But look a little closer. Do you see something out of place? Something that looks like it doesn't belong?
How about now. Yep, see him? See that dairy calf?
Well....I know what you are thinking, but no. A dairy cow did not sneak into our field of black angus cows during mating season last year.
This dairy calf is a grafted calf.
I had no idea what a grafted calf was either, until a few weeks ago.
My husband came home and said, "Well, we had to graft a calf today." I looked at him cluelessly (which I do often) and asked him to please explain.
He told me that one of the baby calves died when it was born.
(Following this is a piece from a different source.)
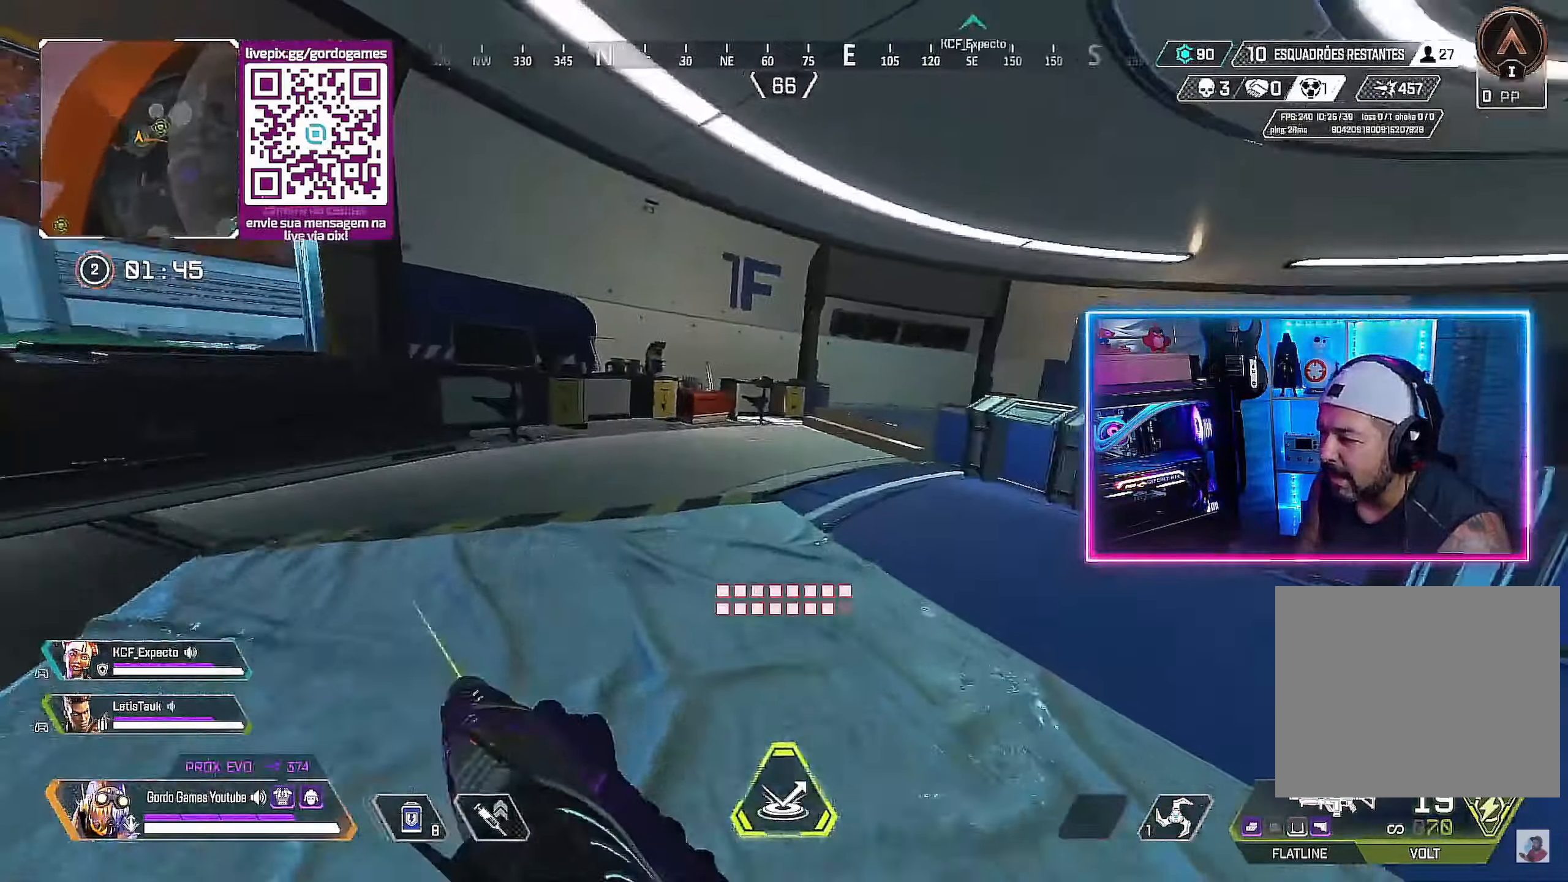
{"buttons": [], "left_stick": "up", "right_stick": "right", "events": []}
Seems like it fell in a ditch or something. So that meant they had a mama cow without a baby cow, and that was not a good thing (I still need to ask him why that is not a good thing. Maybe cows can't handle engorgement?) Anyway...
So since they needed a calf for this mama, they went down to the dairy and bought a calf for $50. (Which I also don't understand all the way because then doesn't it leave another mama cow without a baby? Oh..wait...that mama cow is probably hooked up to a milking machine, so it doesn't matter, right?! Maybe I'm slowly figuring this out.)
Okay, so they bought the dairy calf and brought him back to our farm. Then they proceeded to skin the dead calf. Oh how fun. They took the hide of the dead calf and tied it onto the new dairy calf. This way, our mama cow would think it was HER calf because this new calf smelled like hers. My husband told me that they left the dead calf's skin on the dairy cow for a while, so that the dairy cow would be accepted and start nursing from our cow, thus adapting the correct smell.
And wahlah! It worked! Here is our little dairy cow in the midst of our black angus cows and is accepted as one of them, because he smells right. Dumb cows.
Although I was pretty excited about this cause I thought out loud, "Hey, and when this dairy cows grows up we can milk it!" To which my brother-in-law reminded me that it was a HE and not a SHE. Of course. The DAIRY would not want to sell their SHE cows for cheap.
So there you go. And yes, my husband still tells me he loves this new job. Even as we wade through manure, as he sticks his arm in their bums, as he shovels poop, and as he skins calves.